Strike by McGill support workers delays Edward Snowden talk
Students and others interested in social justice chanted "Let us in!" as they waited in line to attend a videoconference Wednesday evening on internet surveillance.
Hundreds of people were lined up to hear a talk given by noted whistleblower and former NSA contractor Edward Snowden.
The room where the conference was to take place can only seat 600, and it's estimated that more than 1,000 people were in line
However a protest by striking McGill support staff workers delayed the start of the talk.
1,500 members of the Association of McGill University Support Employees (AMUSE), who would normally be organizing conferences such as this one, are on strike.
On social media AMUSE denied they were blocking doors and said the delay in letting people inside was actually caused by organizers.

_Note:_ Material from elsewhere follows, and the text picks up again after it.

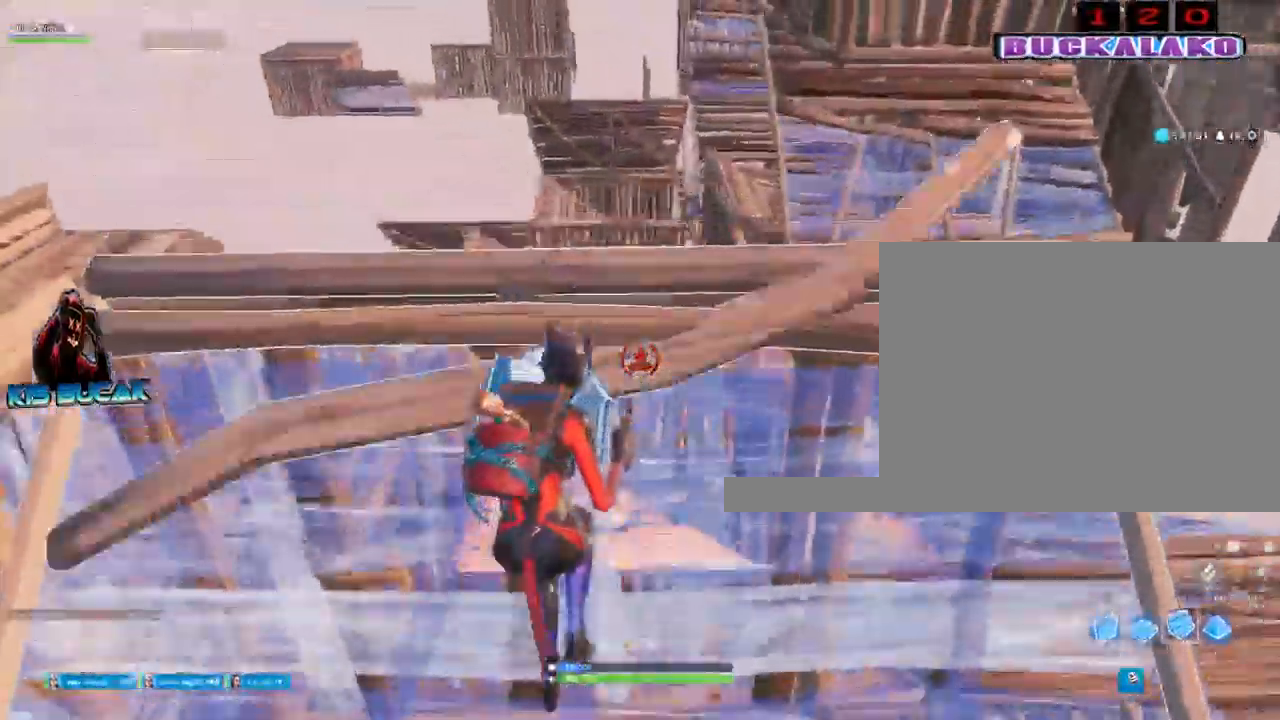
{"keys": ["w"], "mouse": ["left"], "mouse_move": "still", "events": [[133, "f", "up"], [133, "mouse_left", "down"]]}
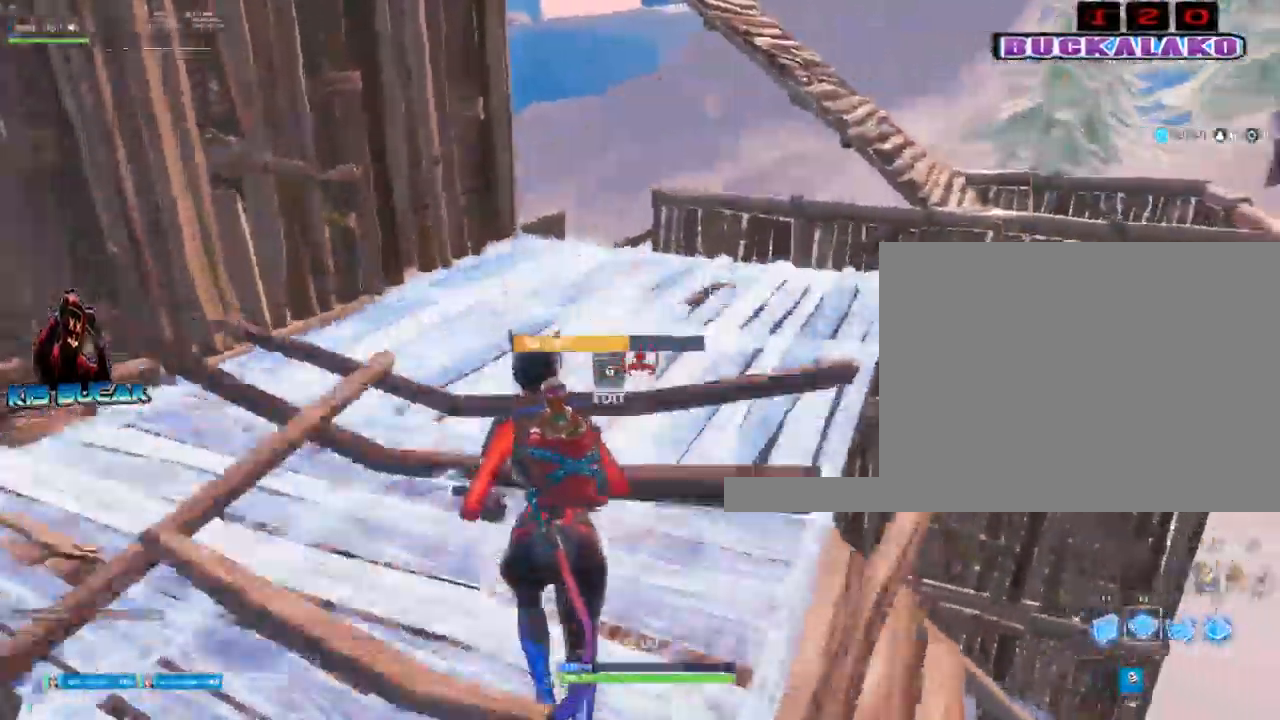
{"keys": ["f", "w"], "mouse": [], "mouse_move": "right", "events": [[100, "d", "down"], [100, "mouse_left", "up"], [250, "d", "up"], [250, "space", "down"], [483, "f", "down"], [483, "space", "up"]]}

we are not blocking doors; we are delaying entrance to explain strike and ask ppl not to break picket. then ppl are free to enter.— AMUSE HQ (@AMUSE_PSAC) November 2, 2016
But striking employees on site told CTV Montreal they were delaying the start of the videoconference as they asked people not to cross their picket line.
Wednesday's conference was organized by volunteers who had to scramble to find overflow rooms when the crowd waiting to hear from Snowden swelled.
AMUSE is asking for a $15/hour minimum wage, stable employment, and more.